B.     Facteurs internes

Parmi les facteurs internes, une faiblesse majeure domine : la quasi-absence de la règlementation prudentielle en matière bancaire. Il s’agit en fait d’une règlementation qui est imposée aux banques, celles-ci sont des intermédiaires financiers entre ceux qui ont trop d’argent et qui l’épargnent et ceux qui en manquent et qui savent où investir. Cependant, il est clair qu’il faut que les banques ne prêtent pas de trop, d’où ce règlement prudentiel.
En Thaïlande, les banques faisaient presque ce qu’elles voulaient, surtout que grâce à l’ouverture aux IDE, les banques thaïlandaises pouvaient prêter à peu près partout dans le monde et dans tous les sens. L’absence de contrôle a donc encouragé les comportements à risques. Les banques souvent étroitement connectées avec les grandes entreprises n’agissaient pas toujours par rentabilité mais beaucoup par copinage.
Autre pratique, le gouvernement thaïlandais rend souvent secours en cas de difficultés. Donc si une banque agit de travers et s’écroule, il y a une garantie publique derrière. On ne contrôle pas les banques et on les secoure publiquement dès la moindre difficulté, cela n’incite pas à choisir de bons investissements. En 1996, la Banque ??? après un investissement raté auprès d’un projet non fiable, fut remboursée totalement par l’Etat. On parle alors du phénomène d’aléa moral, lorsqu’il existe un mécanisme de protection, les comportements à risques ne sont pas découragés.

En 1993, les autorités thaïlandaises veulent faire de Bangkok un vaste centre financier digne de Hong-Kong. En conséquence, est créé un système le Bangkok International Banking Facilities (BIBF)  des banques Thaïlandaises obtiennent des licences pour opérer sur les marchés internationaux. Il faut faire des banques qui puissent s’engager sur des marchés internationaux offshores.
Ayant obtenu la licence, les banques peuvent soit emprunter sur les marchés internationaux et reprêter sur ces mêmes marchés internationaux (les systèmes out – out), soit emprunter à l’extérieur pour prêter à l’intérieur de la Thaïlande (système out – in). Alors que le système out – out aurait du être majoritaire, dès l’instauration du BIBF, ce sont les systèmes out – in qui furent majoritaires. C’est devenu un problème dès que les banques firent n’importe quoi avec les ressources.

Autre facteur en interne, la politique de taux de change fixe. Si la valeur de la monnaie est stable depuis des années, pourquoi s’inquiéter si on s’endette en dollars puisque le baht est stable ? Cela ne développe pas particulièrement les risques, le classique risque de change est masqué grâce à cela.

Enfin, les emprunteurs doivent souvent donner une preuve de leur garantie, cela est généralement donné sous forme de biens. On peut s’endetter en donnant sous forme de garantie des biens immobiliers. Or avec la bulle immobilière qui a grossi en Thaïlande on voit la capacité à emprunter augmenter puisque les prix de l’immobilier ont augmenté. Lorsque la bulle immobilière éclate, les biens ne valent plus rien, la capacité à emprunter ou rembourser non plus. Cela n’a fait qu’aggraver la crise quand elle s’est déclarée.

- _DONNÉES DE DÉPART_:
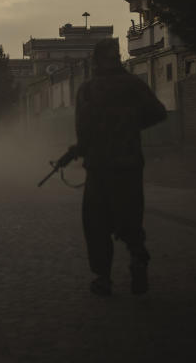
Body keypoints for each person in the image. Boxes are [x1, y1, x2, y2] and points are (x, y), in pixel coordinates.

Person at [65, 37, 166, 296]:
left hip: (99, 169)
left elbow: (83, 132)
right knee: (130, 218)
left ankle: (103, 278)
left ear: (96, 61)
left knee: (97, 224)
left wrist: (79, 149)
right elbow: (158, 112)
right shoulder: (133, 85)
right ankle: (138, 258)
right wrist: (130, 127)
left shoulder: (87, 90)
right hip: (129, 166)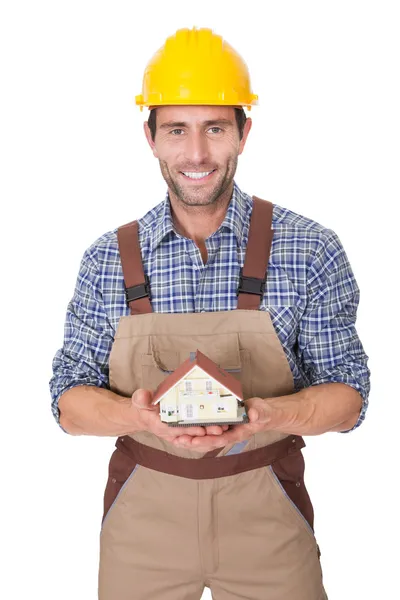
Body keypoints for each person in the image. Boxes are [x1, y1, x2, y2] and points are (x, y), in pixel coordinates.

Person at [49, 27, 370, 600]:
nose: (196, 154)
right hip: (142, 525)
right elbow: (68, 405)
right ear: (149, 137)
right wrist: (140, 420)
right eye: (177, 129)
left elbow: (348, 401)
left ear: (245, 132)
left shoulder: (308, 248)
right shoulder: (107, 260)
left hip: (267, 520)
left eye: (215, 128)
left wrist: (267, 416)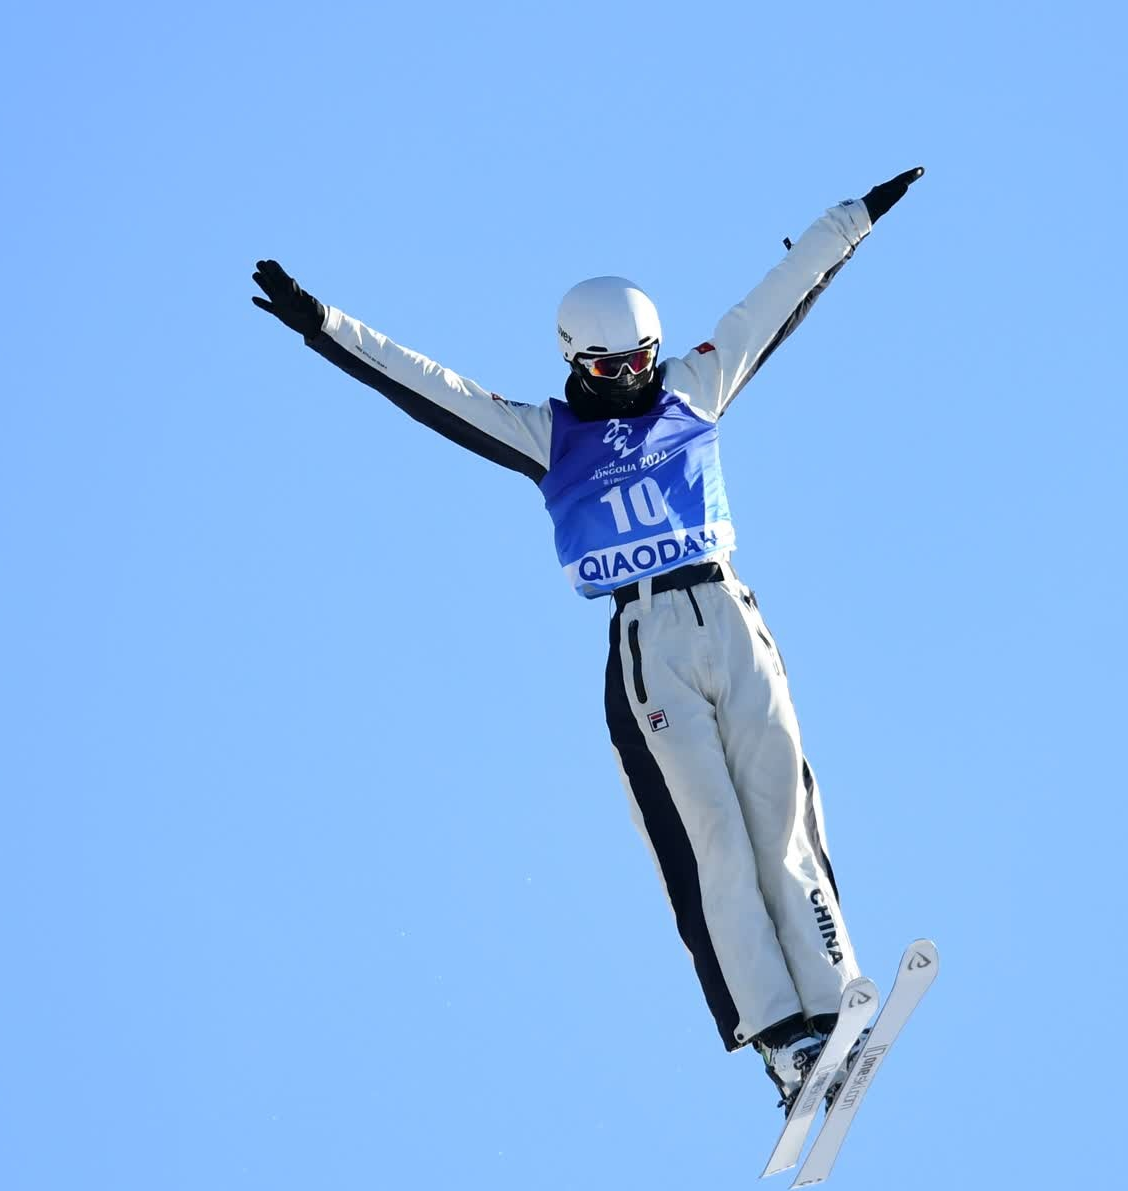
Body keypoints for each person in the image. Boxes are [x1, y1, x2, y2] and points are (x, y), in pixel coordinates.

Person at [251, 167, 924, 1110]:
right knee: (714, 843)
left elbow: (773, 301)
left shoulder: (694, 388)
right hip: (645, 635)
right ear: (576, 361)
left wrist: (853, 217)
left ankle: (832, 1006)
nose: (635, 380)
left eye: (643, 359)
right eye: (613, 369)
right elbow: (426, 385)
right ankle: (782, 1040)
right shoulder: (546, 436)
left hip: (728, 610)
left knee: (785, 819)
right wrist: (322, 324)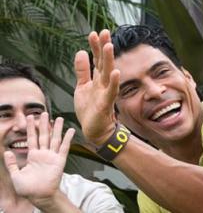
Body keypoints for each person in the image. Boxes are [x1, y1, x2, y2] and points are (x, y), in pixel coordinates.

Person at [73, 25, 203, 213]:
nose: (155, 91)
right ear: (116, 117)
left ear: (188, 76)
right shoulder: (150, 195)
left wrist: (108, 137)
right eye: (130, 90)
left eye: (161, 72)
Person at [0, 63, 123, 213]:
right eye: (4, 115)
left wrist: (52, 201)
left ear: (51, 128)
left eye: (35, 113)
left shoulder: (89, 197)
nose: (23, 125)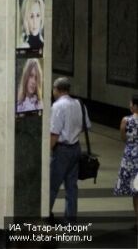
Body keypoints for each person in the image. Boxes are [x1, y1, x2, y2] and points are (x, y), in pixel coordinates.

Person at [50, 77, 90, 221]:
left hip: (61, 150)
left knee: (52, 186)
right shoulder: (79, 104)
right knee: (71, 187)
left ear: (57, 89)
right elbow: (86, 126)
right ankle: (70, 222)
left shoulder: (57, 106)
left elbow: (54, 132)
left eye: (53, 89)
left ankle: (43, 218)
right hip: (76, 148)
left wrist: (49, 150)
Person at [114, 95, 138, 228]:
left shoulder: (126, 120)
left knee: (136, 191)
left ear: (135, 106)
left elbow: (123, 137)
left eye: (131, 104)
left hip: (131, 156)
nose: (129, 106)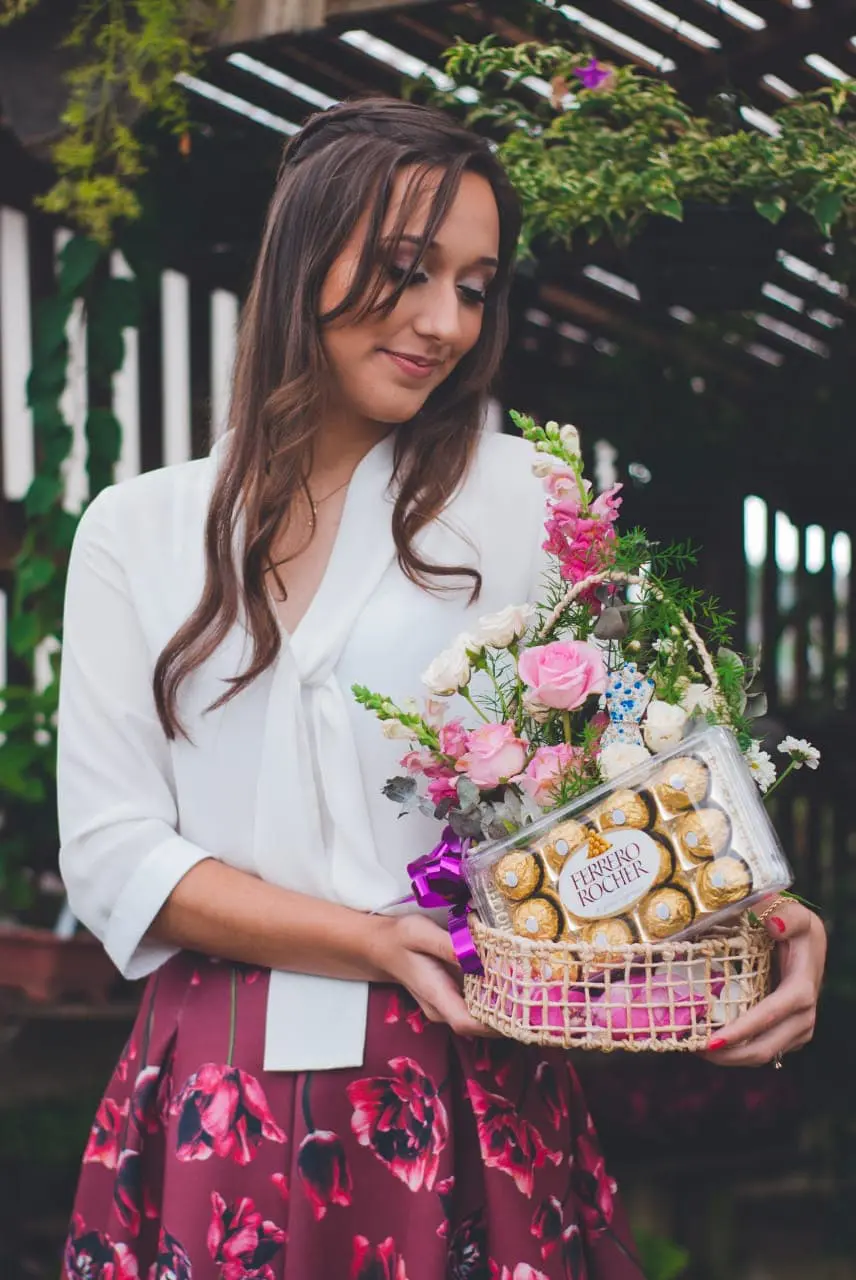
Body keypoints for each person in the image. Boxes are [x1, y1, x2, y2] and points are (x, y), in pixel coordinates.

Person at [57, 98, 826, 1280]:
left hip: (469, 1075)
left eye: (474, 285)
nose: (443, 322)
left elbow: (633, 782)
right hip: (218, 1088)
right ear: (301, 253)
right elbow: (114, 852)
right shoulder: (137, 530)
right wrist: (366, 938)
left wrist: (766, 918)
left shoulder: (525, 497)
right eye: (408, 271)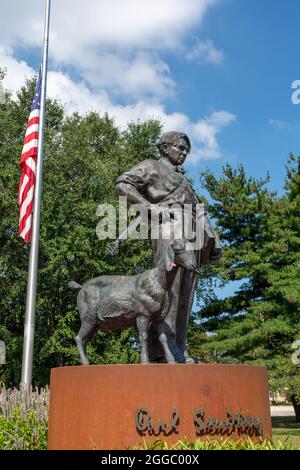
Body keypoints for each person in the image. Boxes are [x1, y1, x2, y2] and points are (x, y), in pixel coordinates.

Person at [115, 131, 221, 363]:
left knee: (186, 293)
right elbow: (123, 184)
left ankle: (179, 347)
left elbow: (198, 209)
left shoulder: (184, 180)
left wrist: (214, 238)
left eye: (186, 150)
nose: (183, 153)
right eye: (179, 148)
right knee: (168, 289)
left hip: (192, 233)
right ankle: (162, 347)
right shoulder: (151, 166)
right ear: (164, 147)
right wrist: (147, 207)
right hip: (168, 228)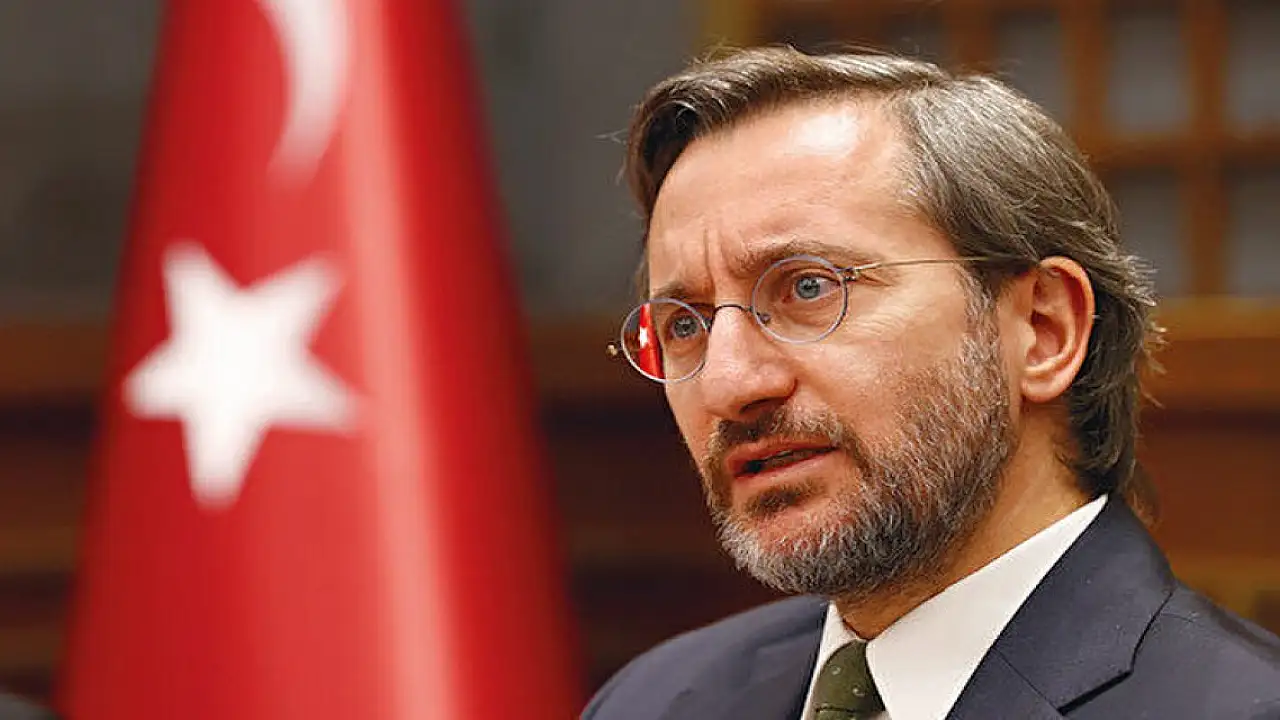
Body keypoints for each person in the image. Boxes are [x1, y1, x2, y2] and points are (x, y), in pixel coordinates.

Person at [584, 46, 1280, 720]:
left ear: (1043, 330)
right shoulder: (655, 700)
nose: (729, 384)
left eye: (809, 287)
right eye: (684, 326)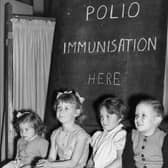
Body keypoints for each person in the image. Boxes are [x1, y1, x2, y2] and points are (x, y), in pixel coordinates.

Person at [37, 90, 90, 168]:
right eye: (59, 107)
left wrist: (50, 164)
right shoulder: (55, 134)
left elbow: (73, 163)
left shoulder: (81, 135)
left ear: (76, 112)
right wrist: (45, 164)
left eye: (66, 108)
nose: (61, 111)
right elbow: (51, 158)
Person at [123, 98, 168, 168]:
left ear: (157, 119)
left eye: (143, 115)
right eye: (136, 115)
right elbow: (127, 160)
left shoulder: (164, 138)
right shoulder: (131, 136)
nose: (137, 119)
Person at [87, 96, 127, 168]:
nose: (104, 120)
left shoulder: (120, 135)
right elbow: (91, 159)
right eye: (101, 117)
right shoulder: (98, 136)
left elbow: (120, 160)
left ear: (120, 117)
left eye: (108, 116)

- _LES QUESTIONS_:
1. Dans le texte sur la crise bancaire en Thaïlande, remplace "ressources" par "capitaux" et recopie le passage qui commence aux mots "Ayant obtenu la" et s'arrête après "grâce à cela.".
2. Poursuis le texte sur la crise bancaire en Thaïlande après sa dernière phrase.
La liste ne sert à rien ici.

- _RÉPONSES PAR QUESTION_:
1.
Ayant obtenu la licence, les banques peuvent soit emprunter sur les marchés internationaux et reprêter sur ces mêmes marchés internationaux (les systèmes out – out), soit emprunter à l’extérieur pour prêter à l’intérieur de la Thaïlande (système out – in). Alors que le système out – out aurait du être majoritaire, dès l’instauration du BIBF, ce sont les systèmes out – in qui furent majoritaires. C’est devenu un problème dès que les banques firent n’importe quoi avec les capitaux.

Autre facteur en interne, la politique de taux de change fixe. Si la valeur de la monnaie est stable depuis des années, pourquoi s’inquiéter si on s’endette en dollars puisque le baht est stable ? Cela ne développe pas particulièrement les risques, le classique risque de change est masqué grâce à cela.

2.
C.     Facteurs externes

Une part de responsabilité appartient aussi aux prêteurs étrangers qui ont investi massivement en Thaïlande. Dés que certains doutes ont germé dans l’esprit des acteurs, on a constaté étonnamment que les investissements continuaient de s’accentuer. Malgré les signes alarmants, les investissements ont perduré. Lorsqu’on demandait les raisons des investissements prolongés aux acteurs, ceux-ci répondaient que tant que les autres continuaient d’y aller, alors il était moins grave de se tromper tous ensemble. Typiquement dans le milieu bancaire, cette règle de se tromper tous ensemble qui n’est pas si grave, conduit à des mouvements de mimétisme parfois très risqués.

Tout le monde s’est jeté sur les économies asiatiques puisqu’elles étaient jugées vertueuses, et dès les doutes confirmés, tout le monde s’est retiré. Le miracle asiatique a alimenté les entrées de fonds puis son déclin lors de cette crise.
La croissance forte de la Thaïlande a maintenu des capitaux, dés qu’elle s’est essoufflée, les investissements ont fui, le risque de change s’est concrétisé et la Thaïlande a plongé.





D.     Le point de retournement

Ce point de retournement fut le constat d’un ralentissement de la croissance lié à un ralentissement des exportations dans le milieu de l’année 1996. Ce doute a atteint les investisseurs qui ont stoppé net. Il semble que l’appréciation réelle du dollar dans l’année 1995 (puisque lui fluctue en fonction des autres monnaies) doublé du taux de change fixe en Thaïlande a rendu le baht moins compétitif, puisqu’il a suivi la croissance du dollar, ce qui semble avoir ralenti les exportations thaïlandaises dans le reste du monde.

3.      La contagion de la crise

Trois groupes d’explications sont possibles.

A.     Les dévaluations compétitives

On ne parle de dévaluation que dans le cadre d’un régime de change fixe où le politique décide de baisser la valeur de la monnaie. Si on est en régime de change flexible, les variations du taux de change sont soumis à des acteurs extérieurs et en conséquence, on ne parle pas de dévaluation mais de dépréciation.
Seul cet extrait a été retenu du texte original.